Instructions for the task — Return the whole listing exactly, omitting the pictures.
Segment Open
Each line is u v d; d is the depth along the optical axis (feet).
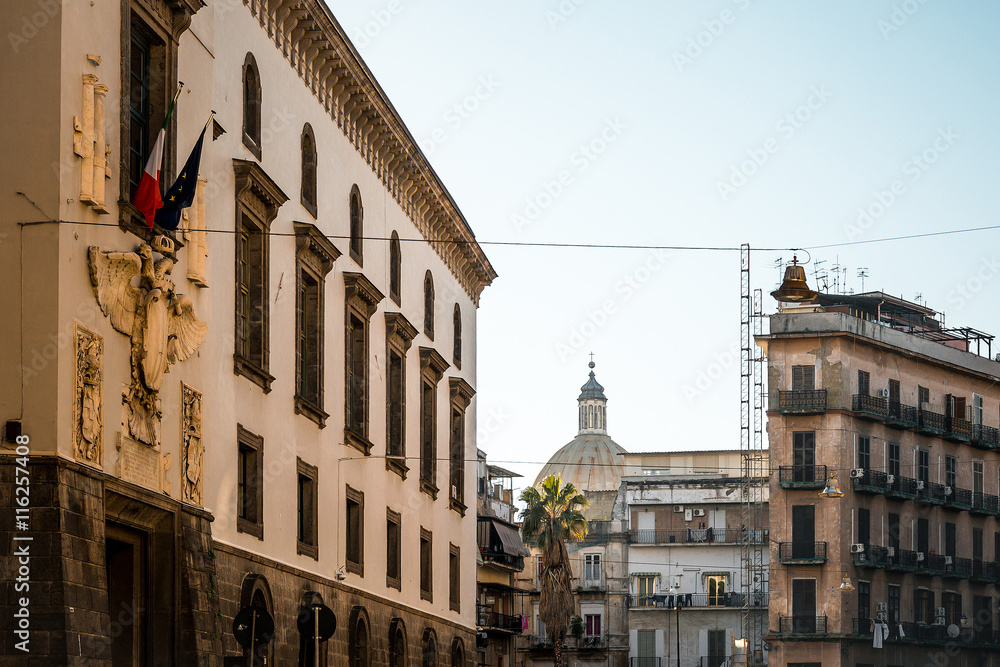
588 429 495.00
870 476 265.75
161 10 80.02
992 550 291.58
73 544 65.51
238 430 94.07
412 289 149.18
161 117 80.23
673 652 336.70
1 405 65.41
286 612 102.53
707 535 340.39
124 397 72.90
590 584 352.90
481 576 261.65
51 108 67.41
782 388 270.46
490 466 350.64
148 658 77.30
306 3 107.45
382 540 132.98
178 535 79.56
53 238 66.59
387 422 136.46
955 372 291.58
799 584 262.67
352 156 126.72
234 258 93.97
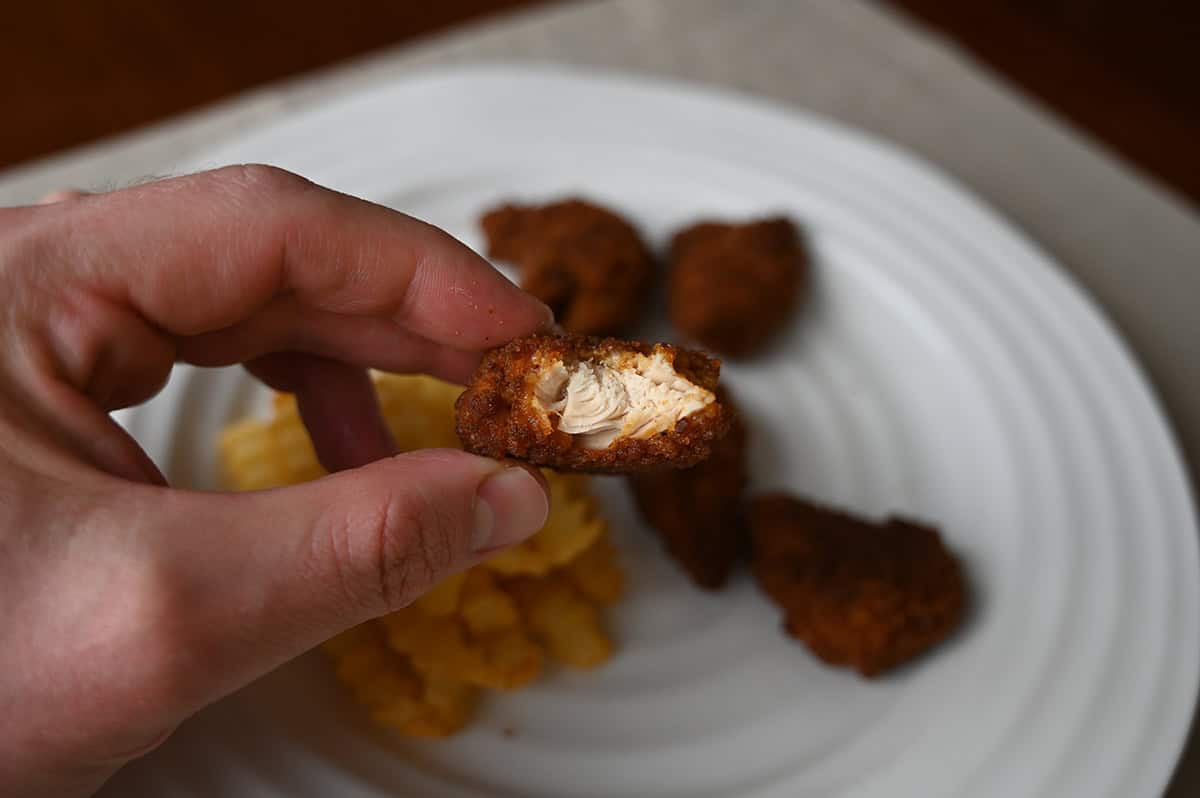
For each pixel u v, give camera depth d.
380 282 0.22
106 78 0.37
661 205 0.32
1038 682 0.23
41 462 0.18
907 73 0.37
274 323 0.23
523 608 0.25
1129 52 0.40
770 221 0.30
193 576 0.17
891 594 0.24
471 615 0.24
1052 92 0.38
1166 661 0.23
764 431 0.29
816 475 0.28
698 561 0.26
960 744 0.23
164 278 0.20
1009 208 0.33
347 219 0.21
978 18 0.41
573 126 0.32
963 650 0.24
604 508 0.27
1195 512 0.25
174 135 0.34
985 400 0.28
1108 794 0.22
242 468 0.25
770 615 0.26
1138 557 0.25
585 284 0.29
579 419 0.20
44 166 0.33
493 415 0.20
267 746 0.22
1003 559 0.26
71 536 0.17
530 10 0.39
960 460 0.28
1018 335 0.28
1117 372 0.27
Segment Closed
The completed task —
Each line is u v d; d is the depth along the optical axis (feet).
588 429 495.00
870 476 265.75
161 10 80.02
992 550 291.58
73 544 65.51
238 430 94.07
412 289 149.18
161 117 80.23
673 652 336.70
1 405 65.41
286 612 102.53
707 535 340.39
124 397 72.90
590 584 352.90
481 576 261.65
51 108 67.41
782 388 270.46
490 466 350.64
148 658 77.30
306 3 107.45
382 540 132.98
178 535 79.56
53 238 66.59
387 422 136.46
955 372 291.58
799 584 262.67
352 156 126.72
234 258 93.97
For each pixel u v, give camera depth d.
380 282 0.22
106 78 0.37
661 205 0.32
1038 682 0.23
41 462 0.18
907 73 0.37
274 323 0.23
523 608 0.25
1129 52 0.40
770 221 0.30
193 576 0.17
891 594 0.24
471 615 0.24
1052 92 0.38
1166 661 0.23
764 431 0.29
816 475 0.28
698 561 0.26
960 744 0.23
164 278 0.20
1009 208 0.33
347 219 0.21
978 18 0.41
573 126 0.32
963 650 0.24
604 508 0.27
1195 512 0.25
174 135 0.34
985 400 0.28
1108 794 0.22
242 468 0.25
770 615 0.26
1138 557 0.25
585 284 0.29
579 419 0.20
44 166 0.33
493 415 0.20
267 746 0.22
1003 559 0.26
71 536 0.17
530 10 0.39
960 460 0.28
1018 335 0.28
1117 372 0.27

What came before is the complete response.